Friday follies

Published February 28, 2015

By Chris Fitzsimon

by Chris Fitzsimon, NC Policy Watch and NC SPIN panelist, February 27, 2015.

McCrory snubbed again by legislative leaders

An interesting moment in the political world in Raleigh came in between this week’s two bouts of winter weather. The Republican leaders of the General Assembly once again ignored the wishes of Governor Pat McCrory.

McCrory has spent the last several weeks appearing at news conferences across the state urging lawmakers to restore the state historic tax credit program that they allowed to expire last year in the name of tax reform. McCrory has pledged to make the credit part of the budget proposal he will submit to the General Assembly in the next few days.

The credit has helped revitalize downtowns and created thousands of jobs and it’s supported by developers and environmentalists alike. McCrory and Susan Klutz, his Secretary of Cultural Resources, have been making the case almost daily that restoration of the credit is crucial to the state’s economic development efforts.

When House leaders released their long-awaited economic development legislation this week, the historic tax credit was not part of the bill, a startling rejection of a key priority of the governor of the same political party as the House leadership.

Maybe just as telling was the lack of attention the snub of McCrory garnered in media, with most stories about the incentive legislation only briefly mentioning that the historic tax was not part of the package.

Apparently, legislative leaders openly rejecting the governor’s ideas is not considered much of a story in Raleigh any more.

Puzzling comments about the winter storm and the budget

Speaking of Governor McCrory, he said this week that the recent winter storms will force him to do “some reassessment” of how the inclement weather will affect the state’s long-term budget, pointing to the loss of sales tax revenue when people are unable to leave their homes.

That’s an odd take on the state’s budget picture. There are winter storms every year, as McCrory’s numerous weather storm news conferences always remind us.

Last year, ice and snow cancelled school days and limited travel and shopping across the state several times.

Surely McCrory is not suggesting the bad weather is a reason to adjust the state’s long term budget outlook. That wouldn’t make any sense.

More likely is that McCrory’s budget is still not ready despite earlier claims from his office that the proposal was going to be released by the end of February.

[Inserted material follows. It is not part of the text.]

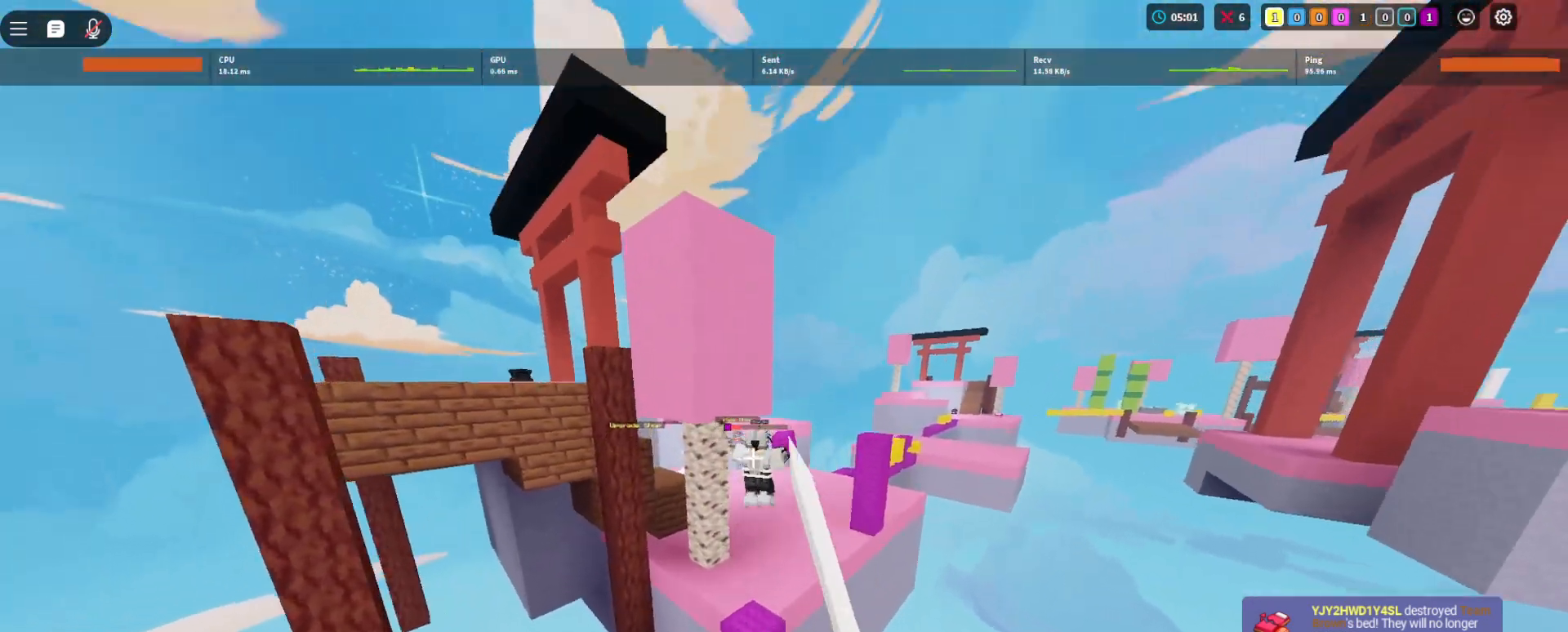
{"keys": ["r", "w"], "mouse": ["left"], "events": [[20, "r", "down"], [160, "r", "up"], [260, "space", "up"], [500, "r", "down"]]}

Key Senate Republican questions voucher program

The same week the N.C. Supreme Court was hearing arguments in a lawsuit challenging the constitutionality of the school voucher scheme, an important question about the program came from an unlikely source, Senate Education Chair Jerry Tillman.

Tillman told Lindsay Wagner of NC Policy Watch that he doesn’t believe in sending taxpayer dollars to private schools because “they are not regulated and we don’t know what they teach.”

Tillman is right of course. The private and religious schools receiving vouchers are almost entirely unaccountable. They are not even required to run criminal background checks on teachers. He’s also right that we don’t know what they teach because they the schools do not have to follow any curriculum guidelines at all.

We do know what many of the schools teach though, based on the fundamentalist textbooks they use that claim that dinosaurs and humans inhabited the earth at the same time and that most slaves were treated well by their owners.

Too bad Tillman wasn’t more outspoken about his concerns with the voucher program when it was stuffed into the budget in 2013. He needs to use his influence now to at least demand some accountability from the program if for some reason the N.C. Supreme Court allows it to continue.

A preview of the virtual charter problems coming to North Carolina

And if Tillman is worried about what North Carolina students are learning, he ought to share a new report about a California virtual charter school with his colleagues in the General Assembly.

The report from the Washington group In the Public Interest find a series of problems with the California Virtual Academy run by K12, Inc., a for profit company recently approved to open a similar online charter in North Carolina.

The report found the school had a high dropout rate and low student achievement. It also found that some students were only logged in online for less than a minute some days but that was enough to count as daily attendance and guarantee the company its revenue.

Thanks to another secret provision snuck into the budget approved by the General Assembly last session, all that is coming to North Carolina.

- See more at: http://www.ncpolicywatch.com/2015/02/27/the-follies-224/#sthash.SYHVWa6z.dpuf

February 28, 2015 at 11:45 am
Richard Bunce says:

Once again Chris demonstrates his blinding faith in government education bureaucrats who have failed NC children and parents for decades under policies he favors and his total disdain for the parents choosing the best school system for their children.